RAW DATA:
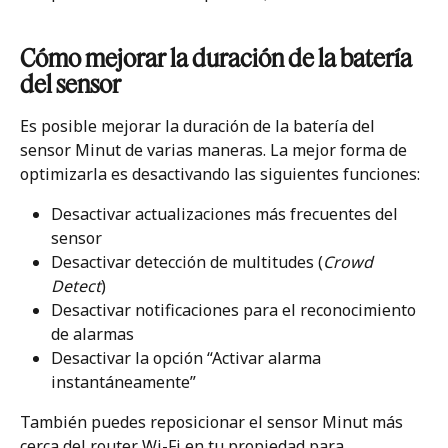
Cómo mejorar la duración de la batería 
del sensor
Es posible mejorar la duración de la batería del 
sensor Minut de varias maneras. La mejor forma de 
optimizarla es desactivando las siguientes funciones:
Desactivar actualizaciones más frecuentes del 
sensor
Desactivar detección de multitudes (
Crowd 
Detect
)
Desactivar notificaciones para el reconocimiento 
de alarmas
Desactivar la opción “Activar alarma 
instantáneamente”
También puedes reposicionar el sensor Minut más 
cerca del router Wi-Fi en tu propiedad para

* * *

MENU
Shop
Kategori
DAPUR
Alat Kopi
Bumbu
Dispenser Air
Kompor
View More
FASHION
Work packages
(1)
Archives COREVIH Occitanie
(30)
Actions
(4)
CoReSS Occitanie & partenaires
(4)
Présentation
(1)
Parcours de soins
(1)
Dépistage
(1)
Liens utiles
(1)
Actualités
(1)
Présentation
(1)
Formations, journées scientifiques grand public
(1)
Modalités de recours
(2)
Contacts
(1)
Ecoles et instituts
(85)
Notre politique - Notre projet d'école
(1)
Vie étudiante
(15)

JOB:
An exact copy of the lines above, from the one containing "Cómo mejorar la duración de la batería" down to the one containing "cerca del router Wi-Fi en tu propiedad para" and including both, is the whole answer; retype it and nothing else.

ANSWER SPACE:
Cómo mejorar la duración de la batería 
del sensor
Es posible mejorar la duración de la batería del 
sensor Minut de varias maneras. La mejor forma de 
optimizarla es desactivando las siguientes funciones:
Desactivar actualizaciones más frecuentes del 
sensor
Desactivar detección de multitudes (
Crowd 
Detect
)
Desactivar notificaciones para el reconocimiento 
de alarmas
Desactivar la opción “Activar alarma 
instantáneamente”
También puedes reposicionar el sensor Minut más 
cerca del router Wi-Fi en tu propiedad para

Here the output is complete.